The Man Who Built Tunnels Now Has Nowhere to Go
There is a dark poetry in Guzmán's situation. This is a man who literally built tunnels under the US-Mexico border to move drugs — sophisticated, ventilated, railway-equipped passages that stretched for miles. He escaped from Puente Grande prison in 2001, reportedly hiding in a laundry cart, and spent 13 years as a fugitive. He escaped again from El Altiplano in 2015, this time through a mile-long tunnel that opened directly into his shower cell.
He was recaptured in 2016, extradited to the United States in 2017, tried in Brooklyn in 2018-2019, and convicted on all ten counts: drug trafficking, conspiracy, money laundering, weapons charges, and involvement in murder conspiracies. The trial featured testimony from his former associates, his mistress, and accounts of staggering violence — hit squads, torture, bodies dissolved in acid.
For Americans, the trial was a window into a world that felt both foreign and uncomfortably close. The drugs Guzmán moved — heroin, cocaine, methamphetamine, fentanyl — killed tens of thousands of Americans. The corruption he fueled destabilized a neighboring country. The violence he orchestrated was routine and brutal.
They probably don't matter legally. Judge Cogan has made clear he has no jurisdiction over prison conditions. The Bureau of Prisons doesn't take orders from cartel bosses. El Chapo will not be getting phone privileges.
But the letters matter symbolically.
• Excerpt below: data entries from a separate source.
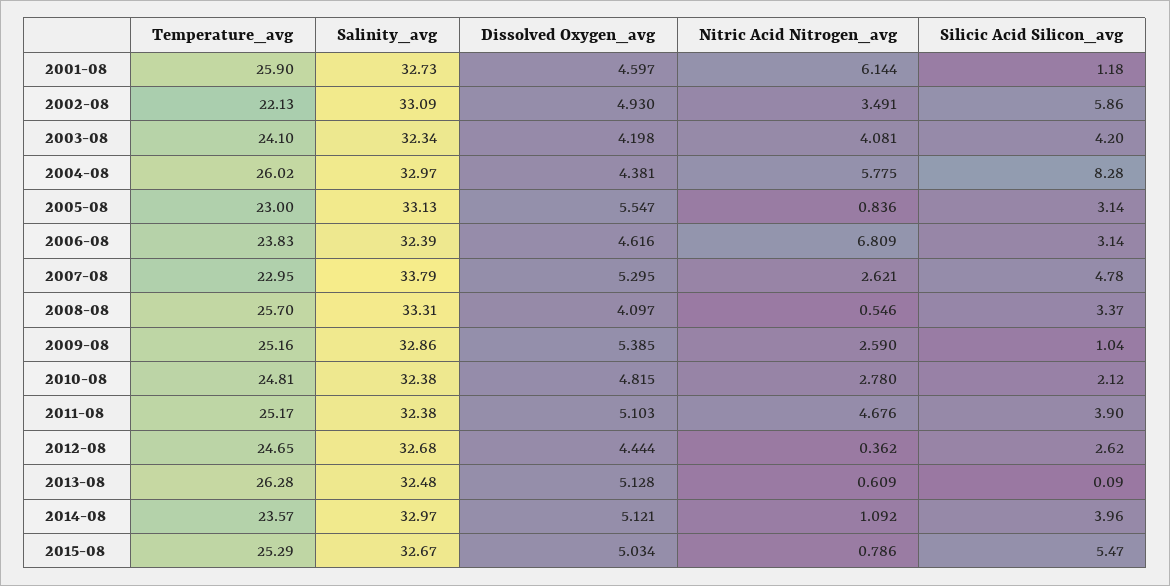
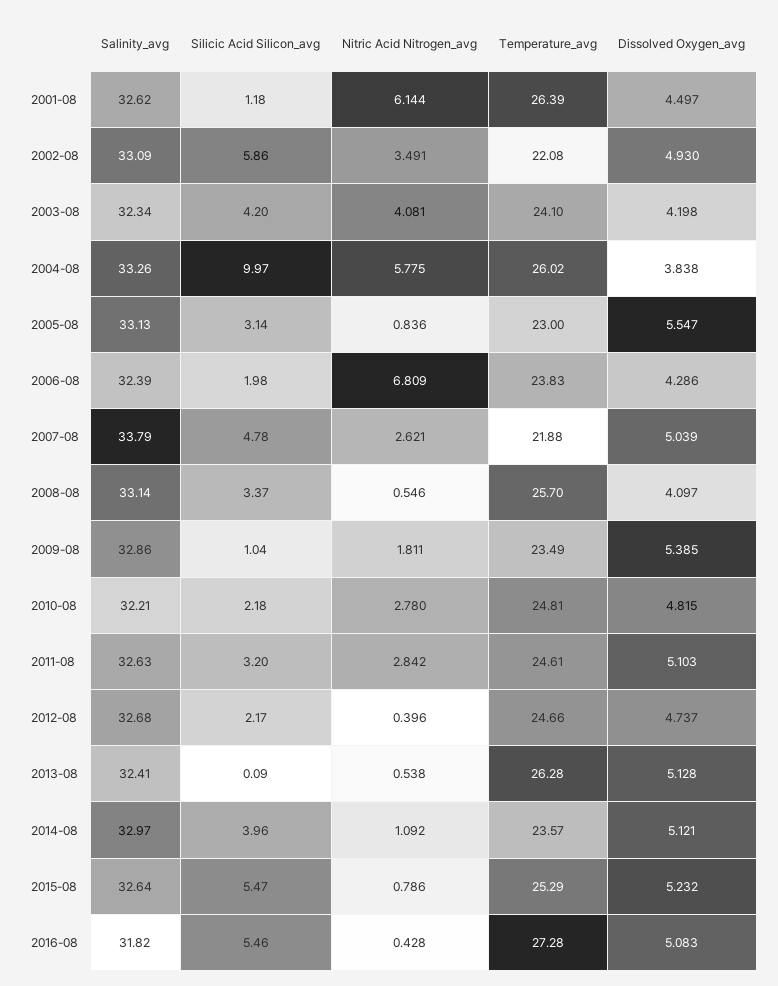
  {
    "Temperature_avg": {
-     "2001-08": 25.9,
+     "2001-08": 26.39,
-     "2002-08": 22.13,
+     "2002-08": 22.08,
      "2003-08": 24.1,
      "2004-08": 26.02,
      "2005-08": 23,
      "2006-08": 23.83,
-     "2007-08": 22.95,
+     "2007-08": 21.88,
      "2008-08": 25.7,
-     "2009-08": 25.16,
+     "2009-08": 23.49,
      "2010-08": 24.81,
-     "2011-08": 25.17,
+     "2011-08": 24.61,
-     "2012-08": 24.65,
+     "2012-08": 24.66,
      "2013-08": 26.28,
      "2014-08": 23.57,
-     "2015-08": 25.29
+     "2015-08": 25.29,
+     "2016-08": 27.28
    },
    "Salinity_avg": {
-     "2001-08": 32.73,
+     "2001-08": 32.62,
      "2002-08": 33.09,
      "2003-08": 32.34,
-     "2004-08": 32.97,
+     "2004-08": 33.26,
      "2005-08": 33.13,
      "2006-08": 32.39,
      "2007-08": 33.79,
-     "2008-08": 33.31,
+     "2008-08": 33.14,
      "2009-08": 32.86,
-     "2010-08": 32.38,
+     "2010-08": 32.21,
-     "2011-08": 32.38,
+     "2011-08": 32.63,
      "2012-08": 32.68,
-     "2013-08": 32.48,
+     "2013-08": 32.41,
      "2014-08": 32.97,
-     "2015-08": 32.67
+     "2015-08": 32.64,
+     "2016-08": 31.82
    },
    "Dissolved Oxygen_avg": {
-     "2001-08": 4.597,
+     "2001-08": 4.497,
      "2002-08": 4.93,
      "2003-08": 4.198,
-     "2004-08": 4.381,
+     "2004-08": 3.838,
      "2005-08": 5.547,
-     "2006-08": 4.616,
+     "2006-08": 4.286,
-     "2007-08": 5.295,
+     "2007-08": 5.039,
      "2008-08": 4.097,
      "2009-08": 5.385,
      "2010-08": 4.815,
      "2011-08": 5.103,
-     "2012-08": 4.444,
+     "2012-08": 4.737,
      "2013-08": 5.128,
      "2014-08": 5.121,
-     "2015-08": 5.034
+     "2015-08": 5.232,
+     "2016-08": 5.083
    },
    "Nitric Acid Nitrogen_avg": {
      "2001-08": 6.144,
      "2002-08": 3.491,
      "2003-08": 4.081,
      "2004-08": 5.775,
      "2005-08": 0.836,
      "2006-08": 6.809,
      "2007-08": 2.621,
      "2008-08": 0.546,
-     "2009-08": 2.59,
+     "2009-08": 1.811,
      "2010-08": 2.78,
-     "2011-08": 4.676,
+     "2011-08": 2.842,
-     "2012-08": 0.362,
+     "2012-08": 0.396,
-     "2013-08": 0.609,
+     "2013-08": 0.538,
      "2014-08": 1.092,
-     "2015-08": 0.786
+     "2015-08": 0.786,
+     "2016-08": 0.428
    },
    "Silicic Acid Silicon_avg": {
      "2001-08": 1.18,
      "2002-08": 5.86,
      "2003-08": 4.2,
-     "2004-08": 8.28,
+     "2004-08": 9.97,
      "2005-08": 3.14,
-     "2006-08": 3.14,
+     "2006-08": 1.98,
      "2007-08": 4.78,
      "2008-08": 3.37,
      "2009-08": 1.04,
-     "2010-08": 2.12,
+     "2010-08": 2.18,
-     "2011-08": 3.9,
+     "2011-08": 3.2,
-     "2012-08": 2.62,
+     "2012-08": 2.17,
      "2013-08": 0.09,
      "2014-08": 3.96,
-     "2015-08": 5.47
+     "2015-08": 5.47,
+     "2016-08": 5.46
    }
  }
They're a reminder that the man who once commanded an army of assassins, who met with actors and politicians, who was interviewed by Sean Penn in a jungle hideout, is now a prisoner in a concrete box, reduced to handwritten petitions that will be read, filed, and ignored.
The letters also serve as a strange kind of propaganda — and not the kind Guzmán might intend. Every time one of these notes surfaces, it reinforces the message that the US justice system, for all its flaws, can contain even the most powerful criminals. The man who escaped every prison in Mexico cannot escape ADX Florence.
For Mexico, the letters are a ghost from the past. El Chapo's Sinaloa Cartel has fragmented — his sons, known as "Los Chapitos," now run competing factions that war with each other and with rival organizations. The violence has gotten worse since his capture, not better. Removing the kingpin didn't kill the empire; it just made it messier.
The Irony of "Fair Treatment"
There's something almost theatrical about a man who ordered the murder of thousands asking for "fair treatment" from the American justice system. Guzmán's victims — and there were thousands, on both sides of the border — never received due process. They received bullets, acid, and unmarked graves.
But that's exactly the point of the system that put him away. Even the worst criminals get a lawyer, a trial, and the right to file handwritten letters from their cells. The constitutional rights Guzmán invokes are the same rights he denied to everyone he ever encountered.
The letters will keep coming. They'll keep getting filed. And they'll keep being ignored. That's the sentence within the sentence — not just life in a box, but the gradual, grinding irrelevance of a man who once terrified two nations.